Divieto dei Pfas: le conseguenze sull’economia
Se da una parte chi sceglie il divieto mette in primo piano la protezione dell’ambiente e della salute pubblica, dall’altra l’esperto di Crédit Mutuel Asset Management mette in guardia sulle conseguenze impreviste per l’economia e “una giusta transizione”. “Alcuni settori – argomenta Yo – sono ancora molto dipendenti dai Pfas. Questo vale, ad esempio, per i settori tessile e medico. Sebbene esistano già delle alternative, la maggior parte di esse è ancora nelle prime fasi di sviluppo o ha prestazioni inferiori a quelle dei Pfas. Un divieto totale potrebbe, ad esempio, compromettere il settore medico, dove i Pfas sono utilizzati nella produzione di impianti o cateteri. Per andare oltre, alcuni Pfas sono utilizzati nelle batterie dei veicoli elettrici, nelle membrane dei pannelli solari e nelle turbine eoliche. Queste tecnologie richiedono sostanze chimiche in grado di resistere a condizioni difficili, e senza i Pfas potrebbe essere difficile mantenere il livello di prestazioni necessario”.

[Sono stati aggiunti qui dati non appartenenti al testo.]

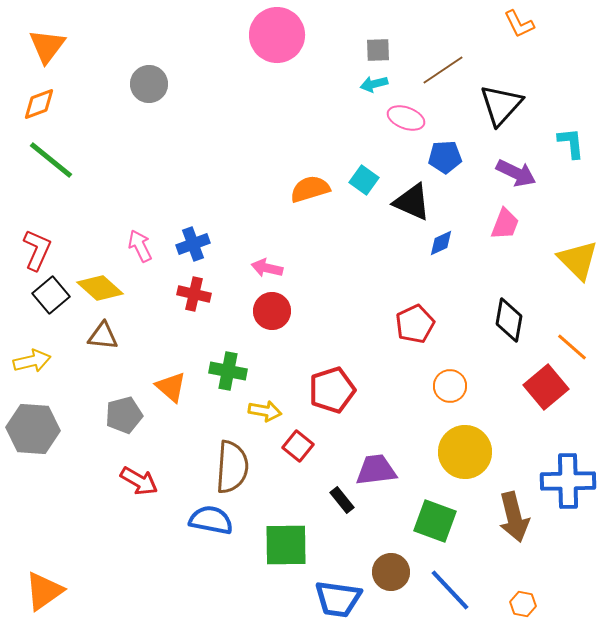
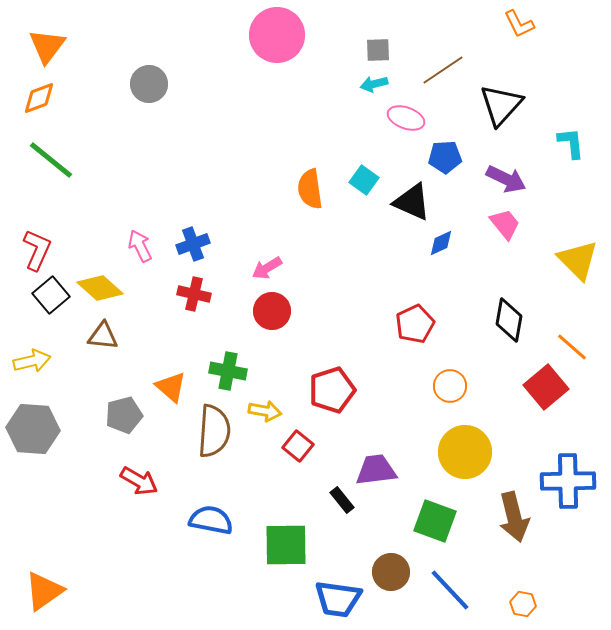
orange diamond at (39, 104): moved 6 px up
purple arrow at (516, 173): moved 10 px left, 6 px down
orange semicircle at (310, 189): rotated 81 degrees counterclockwise
pink trapezoid at (505, 224): rotated 60 degrees counterclockwise
pink arrow at (267, 268): rotated 44 degrees counterclockwise
brown semicircle at (232, 467): moved 18 px left, 36 px up
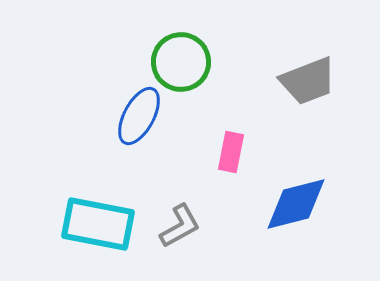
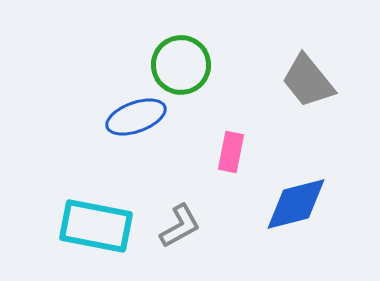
green circle: moved 3 px down
gray trapezoid: rotated 72 degrees clockwise
blue ellipse: moved 3 px left, 1 px down; rotated 42 degrees clockwise
cyan rectangle: moved 2 px left, 2 px down
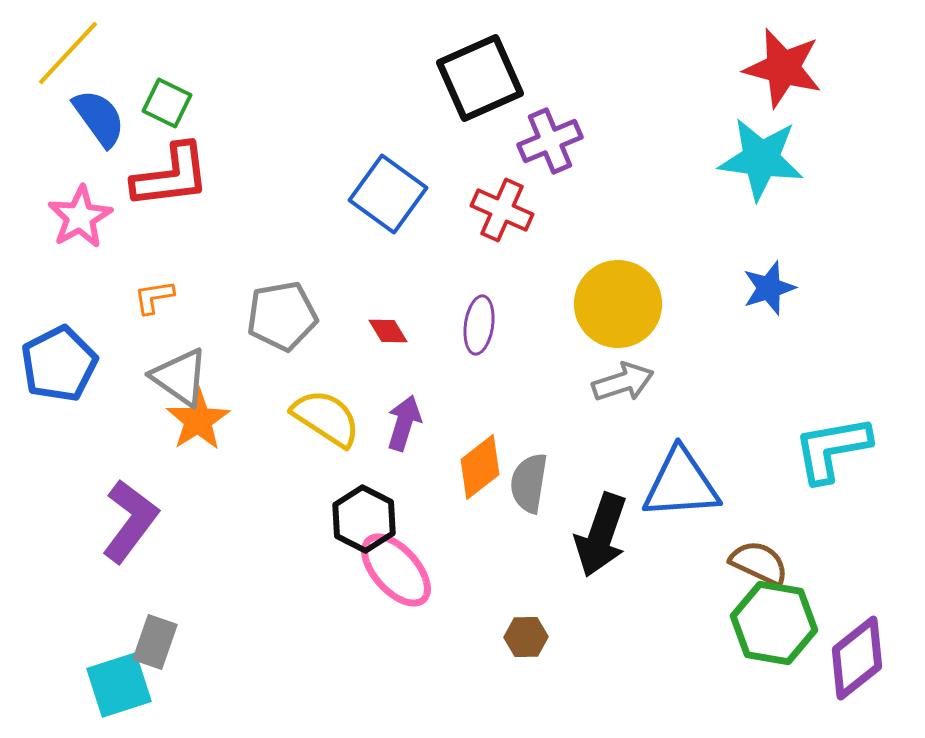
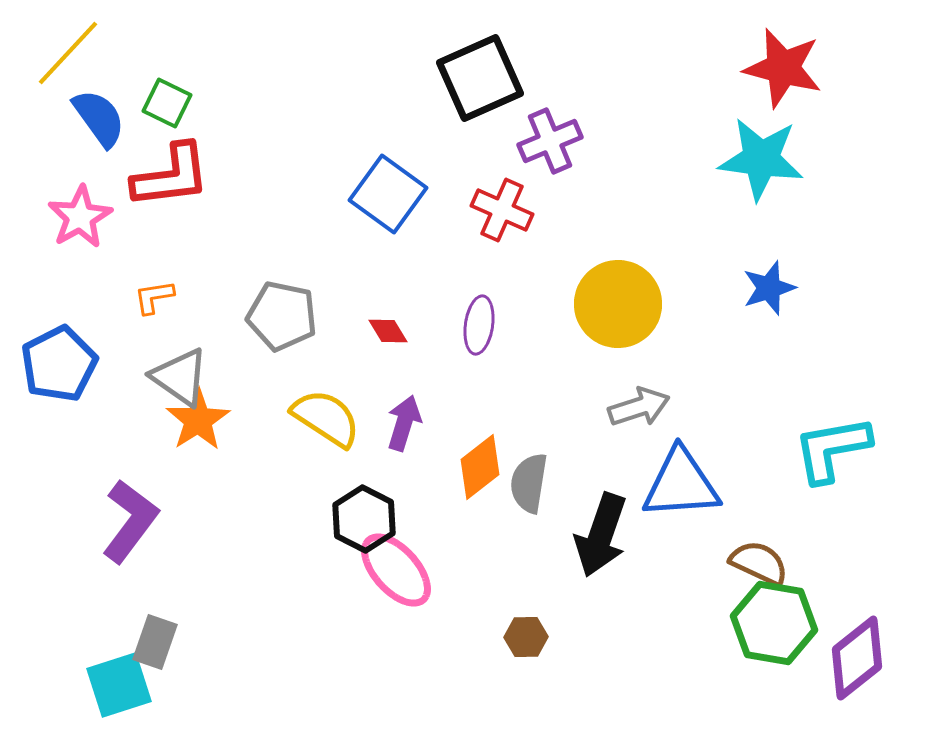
gray pentagon: rotated 22 degrees clockwise
gray arrow: moved 16 px right, 25 px down
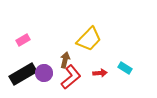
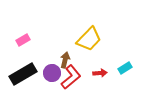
cyan rectangle: rotated 64 degrees counterclockwise
purple circle: moved 8 px right
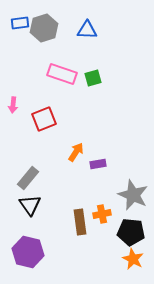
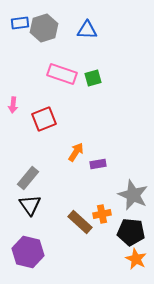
brown rectangle: rotated 40 degrees counterclockwise
orange star: moved 3 px right
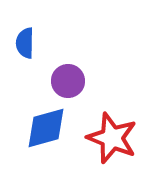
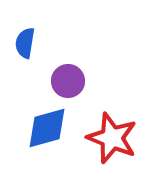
blue semicircle: rotated 8 degrees clockwise
blue diamond: moved 1 px right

La necessità di un approccio graduale
“Di fronte alla duplice sfida dei Pfas – argomenta Yo – dobbiamo essere più sfumati nelle restrizioni e nei regolamenti associati. L’Agenzia europea per le sostanze chimiche (Echa), ad esempio, sta studiando la possibilità di prevedere eccezioni per i settori critici, come quello medico o dei componenti elettronici. Per questi settori, la proposta sarebbe quella di posticipare l’applicazione del regolamento di 5 o 12 anni, dando loro più tempo per trovare alternative valide”.

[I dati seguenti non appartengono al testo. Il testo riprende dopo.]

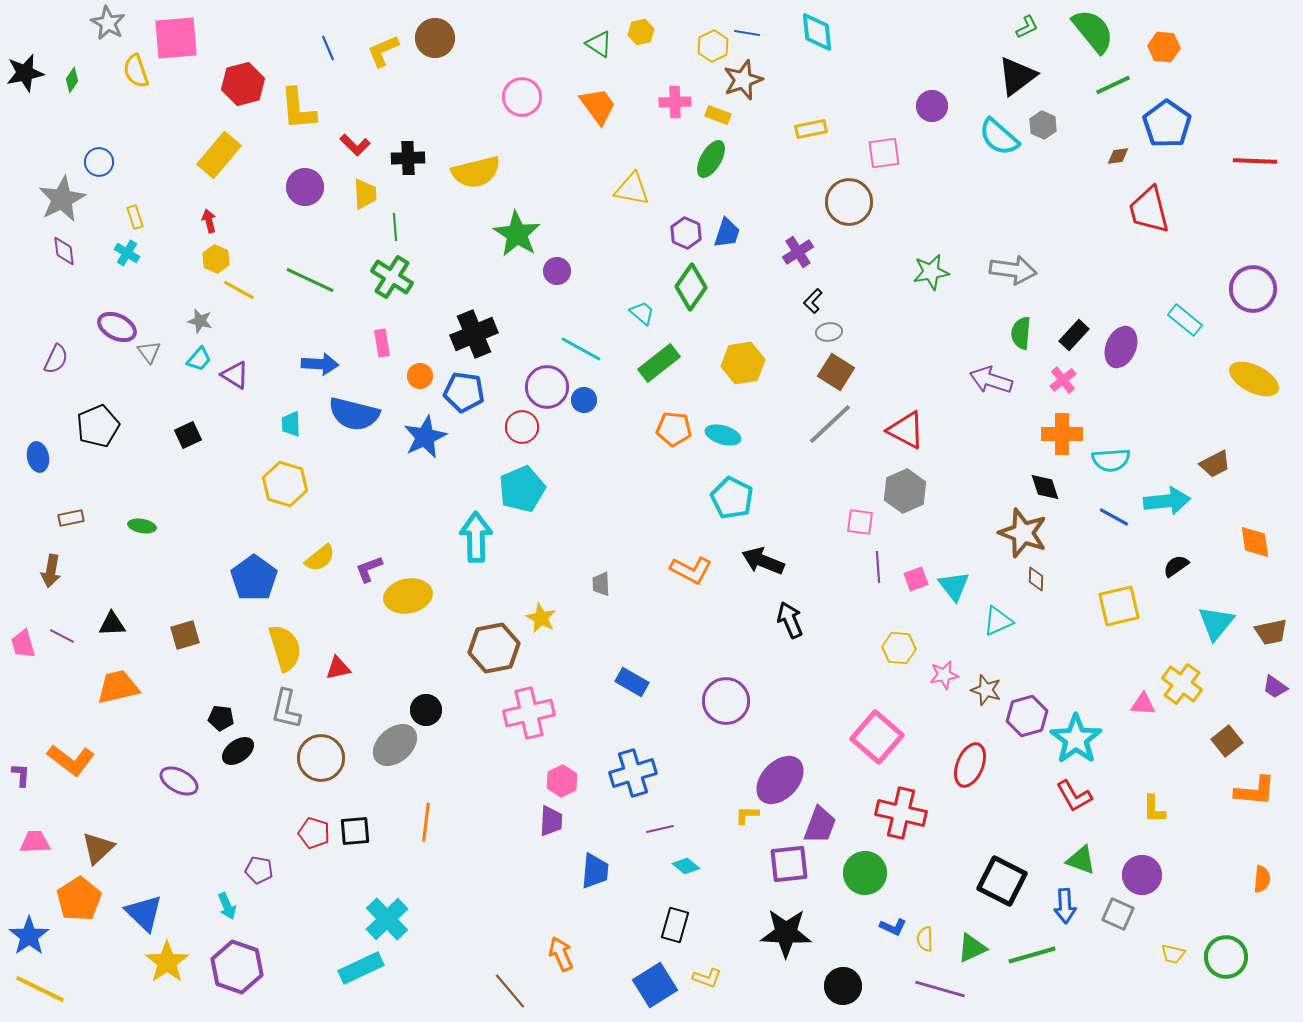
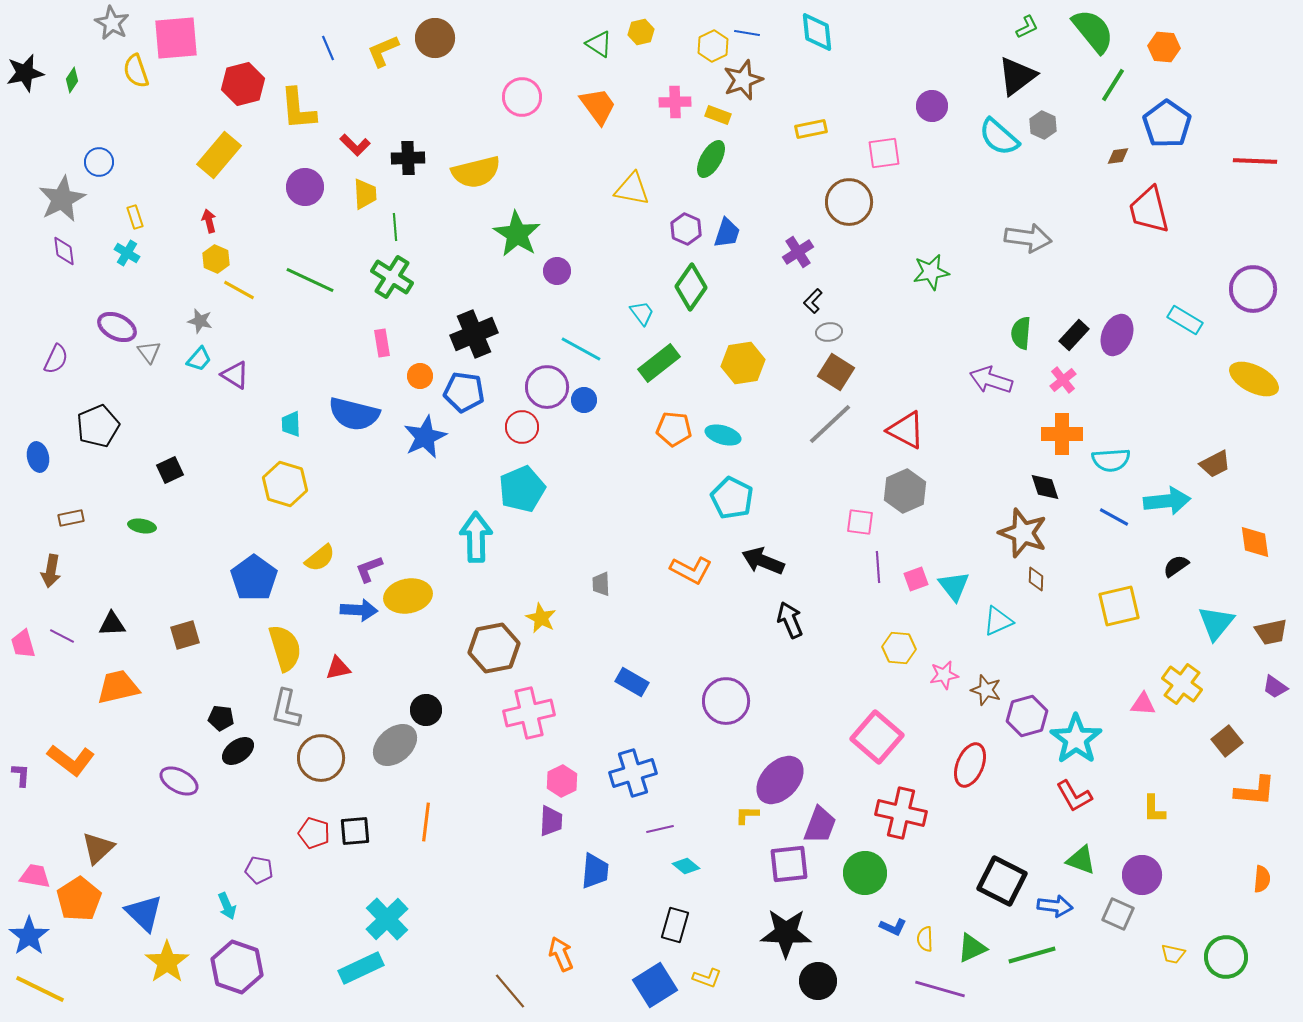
gray star at (108, 23): moved 4 px right
green line at (1113, 85): rotated 33 degrees counterclockwise
purple hexagon at (686, 233): moved 4 px up
gray arrow at (1013, 270): moved 15 px right, 32 px up
cyan trapezoid at (642, 313): rotated 12 degrees clockwise
cyan rectangle at (1185, 320): rotated 8 degrees counterclockwise
purple ellipse at (1121, 347): moved 4 px left, 12 px up
blue arrow at (320, 364): moved 39 px right, 246 px down
black square at (188, 435): moved 18 px left, 35 px down
pink trapezoid at (35, 842): moved 34 px down; rotated 12 degrees clockwise
blue arrow at (1065, 906): moved 10 px left; rotated 80 degrees counterclockwise
black circle at (843, 986): moved 25 px left, 5 px up
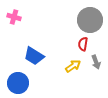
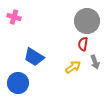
gray circle: moved 3 px left, 1 px down
blue trapezoid: moved 1 px down
gray arrow: moved 1 px left
yellow arrow: moved 1 px down
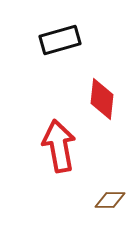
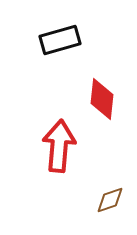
red arrow: rotated 15 degrees clockwise
brown diamond: rotated 20 degrees counterclockwise
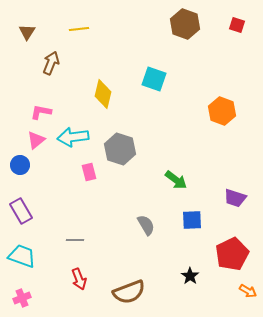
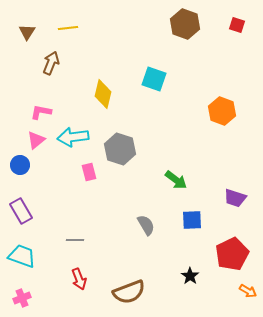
yellow line: moved 11 px left, 1 px up
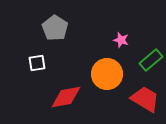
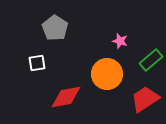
pink star: moved 1 px left, 1 px down
red trapezoid: rotated 64 degrees counterclockwise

Il ruolo degli investitori
“In attesa della decisione finale dell’Echa – prosegue l’esperto – resta comunque importante anticipare la transizione verso un mondo privo di Pfas. Per questo motivo, gli investitori possono svolgere un ruolo fondamentale, impegnandosi nel dialogo con le aziende sui rischi connessi e sulle opzioni alternative. L’obiettivo è una maggiore trasparenza da parte delle aziende e l’impegno a sviluppare alternative sostenibili, eliminando gradualmente i Pfas. Chi saprà adattarsi rapidamente ai nuovi vincoli normativi non solo limiterà i rischi legali e finanziari, ma rafforzerà anche la propria posizione di mercato. Saranno in grado di soddisfare le crescenti richieste di sostenibilità dei consumatori e di distinguersi in un panorama sempre più competitivo, in cui le considerazioni ambientali assumono sempre più importanza nel processo decisionale”.
“Diventa quindi essenziale – conclude – trovare un equilibrio tra la protezione della salute pubblica e la necessità di sostenere l’innovazione sostenibile. I politici devono impegnarsi in un dialogo costruttivo con l’industria e le parti interessate per promuovere alternative valide, aprendo la strada a transizioni ambientali ed energetiche di successo”.